ARTKOMM: Sabine Heinens „Käfer“. (Foto: GW)Die Möglichkeit, sich nicht auf wenige Ausstellungsstücke reduzieren zu müssen, bot ihren vielfältigen Ideen und Arbeiten Raum. Von Aquarellen, über Acrylmalereien und Mischtechniken bis hin zu ihren äußerst lustig anzusehen gestalteten Natur-Objekten war alles dabei, womit sie bereits, erneut oder neu begeisterte.
Letztere fanden sich auch versteckt im Garten. Vom prunkvollen Goldrahmen optisch „eingefasst“ entstand so aus einem gerundeten Stein, einem kargen Zweig oder einer krustigen Rinde ein „Bild“ mit ganz eigenem Reiz. Reizvoll auch ihre kleinen an Käfer erinnernden Naturinstallationen, die es überall in den Beeten zu entdecken galt.

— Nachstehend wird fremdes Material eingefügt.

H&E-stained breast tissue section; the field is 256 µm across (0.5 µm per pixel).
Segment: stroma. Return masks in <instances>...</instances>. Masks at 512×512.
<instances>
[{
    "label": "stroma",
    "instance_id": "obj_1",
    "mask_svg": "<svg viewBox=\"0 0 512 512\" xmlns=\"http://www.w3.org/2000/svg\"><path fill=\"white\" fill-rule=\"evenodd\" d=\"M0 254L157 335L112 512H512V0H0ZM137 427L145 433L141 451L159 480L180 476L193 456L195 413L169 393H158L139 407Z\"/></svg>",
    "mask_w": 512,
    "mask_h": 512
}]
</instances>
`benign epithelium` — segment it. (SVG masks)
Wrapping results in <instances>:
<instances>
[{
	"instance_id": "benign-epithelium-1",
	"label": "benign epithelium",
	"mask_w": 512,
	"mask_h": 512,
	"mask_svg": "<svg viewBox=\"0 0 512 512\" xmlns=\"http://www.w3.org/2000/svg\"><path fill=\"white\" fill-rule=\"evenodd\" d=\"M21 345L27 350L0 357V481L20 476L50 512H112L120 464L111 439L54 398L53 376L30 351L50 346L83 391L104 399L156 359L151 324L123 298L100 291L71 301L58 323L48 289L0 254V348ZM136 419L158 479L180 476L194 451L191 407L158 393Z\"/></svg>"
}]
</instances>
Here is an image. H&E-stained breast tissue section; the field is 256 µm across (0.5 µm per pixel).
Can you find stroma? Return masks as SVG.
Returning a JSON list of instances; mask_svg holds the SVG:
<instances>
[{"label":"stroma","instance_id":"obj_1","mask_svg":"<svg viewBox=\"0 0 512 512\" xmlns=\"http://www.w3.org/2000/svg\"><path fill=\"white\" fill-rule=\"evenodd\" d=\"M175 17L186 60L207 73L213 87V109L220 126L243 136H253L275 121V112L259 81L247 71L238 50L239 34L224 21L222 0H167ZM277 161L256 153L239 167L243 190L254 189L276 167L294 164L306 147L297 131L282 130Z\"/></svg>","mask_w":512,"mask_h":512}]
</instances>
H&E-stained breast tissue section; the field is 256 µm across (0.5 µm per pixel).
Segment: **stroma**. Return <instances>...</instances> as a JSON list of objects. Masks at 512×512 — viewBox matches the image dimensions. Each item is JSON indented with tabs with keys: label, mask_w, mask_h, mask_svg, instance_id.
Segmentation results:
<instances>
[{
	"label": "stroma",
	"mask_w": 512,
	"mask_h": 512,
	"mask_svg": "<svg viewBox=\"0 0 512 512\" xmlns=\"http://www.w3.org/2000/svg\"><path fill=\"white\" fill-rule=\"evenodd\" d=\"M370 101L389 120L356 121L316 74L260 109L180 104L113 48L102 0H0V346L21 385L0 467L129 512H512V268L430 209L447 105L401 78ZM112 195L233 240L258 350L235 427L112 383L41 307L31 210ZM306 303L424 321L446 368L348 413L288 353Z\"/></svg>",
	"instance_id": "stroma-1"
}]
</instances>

ARTKOMM: Manfred Niches Aquarell „Unser Dorf“. (Foto: GW)Rahmen sind auch das Thema von Manfred Niche, der seine Aquarellzeichnungen in neuen, das jeweilige Bild dadurch auf interessante Art und Weise betonenden Einfassungen präsentierte.
Einem Sujet hat er sich dabei besonders gewidmet, der dörflichen Architektur. Alle perspektivischen und geometrischen Gesetze ausgehebelt, erkennt man so auf „Unser Dorf“ eine muntere Ansammlung von Häusern und bunten Dächern – ohne Fluchtlinien, aber gerade dieses „Unrealistische“ in der Abbildung vermittelt umso mehr die liebevolle Sichtweise des Künstlers aufs heimische Dorfleben.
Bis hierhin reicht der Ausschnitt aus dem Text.